December 2, 2021 - UTMediaCAT/mediacat-docs GitHub Wiki

Agenda

Action Items from last week

  • update on Twitter crawler?
  • John to work on issue of slow processing for Found URLs (utility script populating JSON)
  • John will look into getting the domain from link for twitter crawler to resolve issue of missing URLs
  • John to run some scripts on the output from al-monitor crawl after stopping the domain crawl to see if there are duplicates. If there are no duplicates, run through URL-finding utility script and then start the start post-processor on this data.
  • John to run the new, database-free metascraper script against 10 JSON from the NYT crawl that have the date in the URL, and respond back about success rate. Share these JSON with Colin, who will run html date against the same sample so we can compare the success.
  • John to delete old metascraper and commit new metascraper to utils folder for the post-processor.
  • Colin to document and commit his .csv processing script to a utils folder in the Front-End repository
  • Colin to look at the work involved in running this python crawler again: https://github.com/UTMediaCAT/Voyage/blob/master-conversion/src/Crawler.py particularly the underlying library. What would it take to refactor or redevelop this crawler, and what benefits would it bring to the project. One key piece is understanding the domains supported by the library and how many of those appear in Alejandro's scope.
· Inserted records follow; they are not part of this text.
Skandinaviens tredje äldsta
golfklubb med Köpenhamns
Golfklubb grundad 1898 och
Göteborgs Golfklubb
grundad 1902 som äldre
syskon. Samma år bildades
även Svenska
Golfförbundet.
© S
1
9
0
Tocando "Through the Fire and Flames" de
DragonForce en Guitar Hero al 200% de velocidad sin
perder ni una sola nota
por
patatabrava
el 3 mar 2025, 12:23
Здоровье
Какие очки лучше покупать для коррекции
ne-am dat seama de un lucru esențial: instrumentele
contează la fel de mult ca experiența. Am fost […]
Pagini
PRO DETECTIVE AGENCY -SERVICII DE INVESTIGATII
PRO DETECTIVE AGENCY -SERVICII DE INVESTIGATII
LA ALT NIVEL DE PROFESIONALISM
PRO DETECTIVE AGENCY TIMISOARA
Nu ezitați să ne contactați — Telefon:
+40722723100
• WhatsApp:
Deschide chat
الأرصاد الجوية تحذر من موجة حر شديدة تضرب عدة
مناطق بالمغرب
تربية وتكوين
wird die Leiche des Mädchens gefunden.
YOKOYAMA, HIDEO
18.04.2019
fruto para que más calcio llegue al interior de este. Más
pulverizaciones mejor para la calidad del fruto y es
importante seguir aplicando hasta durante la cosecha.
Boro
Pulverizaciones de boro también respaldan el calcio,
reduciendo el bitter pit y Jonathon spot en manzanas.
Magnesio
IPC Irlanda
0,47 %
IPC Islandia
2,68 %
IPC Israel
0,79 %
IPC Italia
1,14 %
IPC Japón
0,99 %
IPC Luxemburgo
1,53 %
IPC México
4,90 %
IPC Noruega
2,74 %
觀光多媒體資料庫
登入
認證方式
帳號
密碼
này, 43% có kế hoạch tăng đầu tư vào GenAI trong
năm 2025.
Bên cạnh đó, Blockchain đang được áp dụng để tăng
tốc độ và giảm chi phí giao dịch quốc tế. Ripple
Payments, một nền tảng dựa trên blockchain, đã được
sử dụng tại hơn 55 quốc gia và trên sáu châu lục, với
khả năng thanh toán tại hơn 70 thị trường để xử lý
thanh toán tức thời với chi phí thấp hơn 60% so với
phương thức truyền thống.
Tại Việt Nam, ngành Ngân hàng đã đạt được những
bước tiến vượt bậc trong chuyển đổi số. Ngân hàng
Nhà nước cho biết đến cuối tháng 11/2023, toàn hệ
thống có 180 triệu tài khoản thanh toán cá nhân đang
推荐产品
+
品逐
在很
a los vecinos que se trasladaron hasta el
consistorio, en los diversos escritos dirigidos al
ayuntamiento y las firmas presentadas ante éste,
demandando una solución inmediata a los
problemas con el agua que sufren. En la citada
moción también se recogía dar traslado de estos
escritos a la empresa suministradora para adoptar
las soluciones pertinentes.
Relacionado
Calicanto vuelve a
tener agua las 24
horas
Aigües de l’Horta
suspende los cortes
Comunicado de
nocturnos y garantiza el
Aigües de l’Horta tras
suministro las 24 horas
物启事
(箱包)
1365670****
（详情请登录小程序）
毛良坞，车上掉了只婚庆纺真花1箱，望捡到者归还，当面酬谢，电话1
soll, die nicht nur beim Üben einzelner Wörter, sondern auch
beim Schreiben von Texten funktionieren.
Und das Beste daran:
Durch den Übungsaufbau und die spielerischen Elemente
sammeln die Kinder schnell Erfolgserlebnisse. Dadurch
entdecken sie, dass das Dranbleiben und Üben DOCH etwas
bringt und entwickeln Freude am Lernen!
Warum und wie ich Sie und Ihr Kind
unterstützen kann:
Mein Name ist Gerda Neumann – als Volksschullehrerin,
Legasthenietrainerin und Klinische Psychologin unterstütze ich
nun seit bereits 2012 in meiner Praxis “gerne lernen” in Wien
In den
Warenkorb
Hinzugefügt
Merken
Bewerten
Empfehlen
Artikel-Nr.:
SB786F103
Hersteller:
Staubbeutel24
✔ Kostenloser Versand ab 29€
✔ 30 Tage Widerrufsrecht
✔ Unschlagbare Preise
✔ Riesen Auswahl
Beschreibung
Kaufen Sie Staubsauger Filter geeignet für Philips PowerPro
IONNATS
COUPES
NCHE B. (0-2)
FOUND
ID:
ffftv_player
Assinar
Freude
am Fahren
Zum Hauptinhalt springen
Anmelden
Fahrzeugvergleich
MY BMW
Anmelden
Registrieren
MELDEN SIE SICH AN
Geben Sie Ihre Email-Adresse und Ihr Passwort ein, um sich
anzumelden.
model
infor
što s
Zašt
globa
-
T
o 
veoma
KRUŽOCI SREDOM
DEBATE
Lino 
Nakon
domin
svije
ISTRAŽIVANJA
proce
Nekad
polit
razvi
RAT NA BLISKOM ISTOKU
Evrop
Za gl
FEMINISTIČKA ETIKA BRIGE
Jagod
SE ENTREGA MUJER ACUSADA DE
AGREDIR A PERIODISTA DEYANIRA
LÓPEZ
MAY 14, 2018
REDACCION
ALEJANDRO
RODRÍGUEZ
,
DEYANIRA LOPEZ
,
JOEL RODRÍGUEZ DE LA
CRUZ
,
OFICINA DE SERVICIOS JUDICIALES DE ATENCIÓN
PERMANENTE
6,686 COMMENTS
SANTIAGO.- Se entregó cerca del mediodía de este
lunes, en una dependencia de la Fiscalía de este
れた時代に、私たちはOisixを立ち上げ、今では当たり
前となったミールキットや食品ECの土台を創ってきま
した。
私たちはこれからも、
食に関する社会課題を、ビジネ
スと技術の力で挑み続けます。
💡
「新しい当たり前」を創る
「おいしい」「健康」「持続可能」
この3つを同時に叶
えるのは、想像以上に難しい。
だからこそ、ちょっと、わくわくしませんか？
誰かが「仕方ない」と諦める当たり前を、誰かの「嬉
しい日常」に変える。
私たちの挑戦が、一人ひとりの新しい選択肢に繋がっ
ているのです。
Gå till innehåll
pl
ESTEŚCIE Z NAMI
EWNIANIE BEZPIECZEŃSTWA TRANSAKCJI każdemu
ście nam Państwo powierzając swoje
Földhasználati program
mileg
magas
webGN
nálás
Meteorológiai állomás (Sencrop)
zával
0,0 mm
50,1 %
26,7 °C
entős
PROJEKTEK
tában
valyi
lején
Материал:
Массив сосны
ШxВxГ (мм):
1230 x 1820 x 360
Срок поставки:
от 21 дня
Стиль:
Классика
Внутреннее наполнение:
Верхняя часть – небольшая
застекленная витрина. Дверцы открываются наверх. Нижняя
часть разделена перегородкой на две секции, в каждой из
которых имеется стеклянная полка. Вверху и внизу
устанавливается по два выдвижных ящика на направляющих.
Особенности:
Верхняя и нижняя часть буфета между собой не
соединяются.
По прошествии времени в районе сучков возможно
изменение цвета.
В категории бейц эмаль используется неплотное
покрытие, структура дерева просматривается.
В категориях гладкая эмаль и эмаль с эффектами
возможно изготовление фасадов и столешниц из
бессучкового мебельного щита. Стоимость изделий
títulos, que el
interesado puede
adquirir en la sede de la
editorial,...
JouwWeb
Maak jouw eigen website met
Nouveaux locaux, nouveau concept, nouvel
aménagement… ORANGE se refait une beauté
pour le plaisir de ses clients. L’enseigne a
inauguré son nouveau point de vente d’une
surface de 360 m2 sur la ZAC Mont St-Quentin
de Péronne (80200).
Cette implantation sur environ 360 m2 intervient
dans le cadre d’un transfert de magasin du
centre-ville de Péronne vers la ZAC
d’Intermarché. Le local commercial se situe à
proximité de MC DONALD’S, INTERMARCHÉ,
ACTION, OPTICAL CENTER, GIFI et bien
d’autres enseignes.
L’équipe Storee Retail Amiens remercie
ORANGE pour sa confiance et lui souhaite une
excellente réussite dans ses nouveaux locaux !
See documentation here: https://newspaper.readthedocs.io/en/latest/

Twint issue:

Found_URL's slow process:

  • utility to get title was hanging on the URLs -- added a time-out and if unable to get title, leaves it blank
  • John will commit this to the util folder once he's done testing, and add documentation to read me

Getting link from twitter crawler:

  • John added this functionality to the postprocessor, and once postprocessor is done, he'll push it together with other changes

Al-Monitor Crawl:

  • 117,000 files, about 30,000 duplicates, which is about the same as the second crawl, so we'll delete the first crawl

current order of pre-postprocessor:

  • for domain crawl
  • script to extract all urls in article (found URL function)
  • run date scraper (either metascraper or html-date)
  • then this output can go into the postprocessor
  • for twitter crawl
    • have utility to expand short url built into crawler
    • if not used, then use utility after crawl

date extraction:

  • metascraper (javascraper) vs html-date: metascraper on nytimes 10 articles only got 4 right, but could be picking up on updated article date; html-date got all 10 right
  • we will test on 10 articles from 972mag.com to see how they do.
  • John removed all metascraper, and updated his

.csv processing script:

  • Colin made a pull request, and John will look

postprocessor Twitter issue:

  • currently, tweets with relevant citations are put into the interest.output because the url of the tweet is outside of scope
  • change the postprocessor to put the tweet itself in the output (as opposed to interest.output) -- not sure yet?

Python crawler:

  • python crawler by itself needs work on a bunch of filters
  • Colin installed the main branch version, and was not able to find links running on 972mag.com
  • probably not worth it, but Colin will try on old-fashioned aljazeerah.info
  • found links, but then failed mostly due to empty queue, kept getting caught on wordpress admin page
    • takes a strange path
    • might need filters to avoid getting stuck on some of these urls

Action Items

  • John commit utility for title
  • John run postprocessor on almonitor.com crawl
  • test metascraper vs html-date on 972mag.com almonitor.com articles
  • colin will look at python crawler with different domains, including aljazeerah.info
  • Colin will produce a CSV with all the tweets with in-scope citations from NYT twitter data: some headings will be name of source, date, found_url (if included), name of twitter user (from NYTimes Twitter handle spreadsheet tab), and then any twitter counts (like likes or retweets).
  • John will look at whether it's possible to include as many data points as possible in output (e.g., like counts, re-tweet counts, etc).
  • John will look at whether it's possibele to change the postprocessor to place relevant tweets directly in output (as opposed to interest.output)
  • Alejandro will write an email to Kirsta et al about possibility of multiprocessing
  • Alejandro will send a list of sites for domain crawling to John
  • Alejandro will talk to Shengsong about meeting up with team or with John in prep for next semester.